The second stage of the reinvention of Windows has officially begun. On Thursday, Microsoft released the long-awaited version 8.1 of its flagship operating system.
This version -- free to Windows 8 owners and available from the Windows Store -- is bearing more weight that most OS incremental updates, as it seeks to address some of the issues surrounding the release of Windows 8. A key issue has been the tile-based touch interface, which is arguably optimized more for tablets than for laptops or desktops, and the resulting lesser status of the legacy desktop interface.

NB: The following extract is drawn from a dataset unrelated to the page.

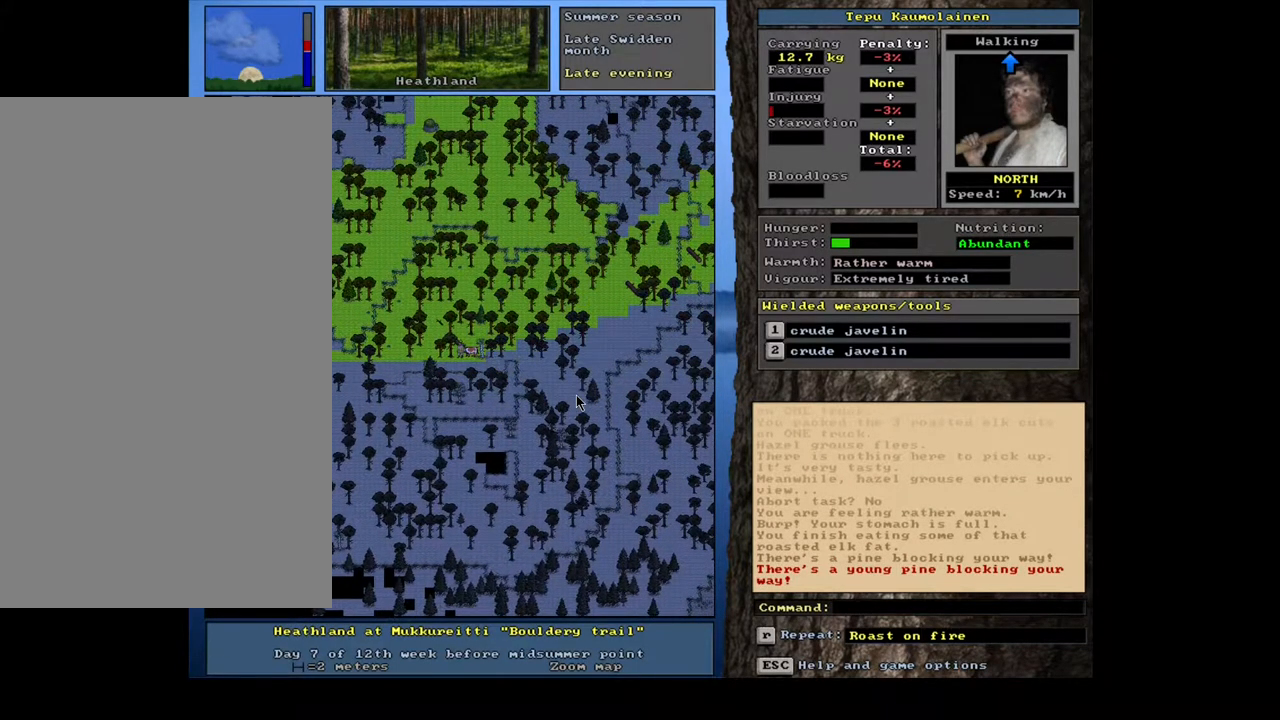
{"keys": ["num7"], "mouse": [], "events": [[183, "num7", "down"], [317, "num7", "up"], [450, "num7", "down"]]}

Worldwide shipments for PCs are at a five-year low this month, following six straight quarters of decline. Tablets and smartphones are increasingly being used for the functions that were once the sole domain of computers, plus many consumers and businesses are going slow about upgrading PCs to new ones running Windows 8.
To counter some of the complaints, version 8.1 brings back a sort-of Start button and allows a user to boot into the traditional desktop interface. Other revisions include keyboard swiping shortcuts so that users do not need to move between on-screen keyboards for letters and numbers, navigational gesture control without touching the screen -- which might be useful if your hands are sticky while you're flipping through on-screen pages of a recipe while cooking -- multiple sizes for tiles in the touchscreen interface, and more support for multitasking.
While the much-requested Start button has returned, it's not the same as its former self in Windows 7 and earlier OS versions. Previously, the Start button brought up a Start menu with programs and folders. In 8.1, the Start button brings the user to the tile interface to open programs. Holding down the Start button brings up settings adjusters, such as Control Panel.
There are also an updated Mail app, unlimited tabs in Internet Explorer on the tile interface, an enhanced picture editor and Xbox music player, and an updated global search. Xbox One integration allows game players to begin watching a streaming video through Xbox Video on a Windows 8 tablet, and then resume it on Microsoft's entertainment console.
Avi Greengart, an analyst with industry research firm Current Analysis, told us that 8.1 is "a marked improvement over 8.0 in that parts of the earlier version were simply broken," and he pointed in particular to fixes in such functions as search and settings. He noted that 8.1 still maintains its two separate interfaces with their two types of , which might appeal to users of both modes or irritate fans of the desktop.
He added that some users, fans of the desktop interface, have probably "wished that Microsoft simply made improvements to Windows 7." But touch fans are encouraged, Greengart said, by the fact that there are more Windows touch-oriented applications than there used to be, "although nowhere near as many as iPad's."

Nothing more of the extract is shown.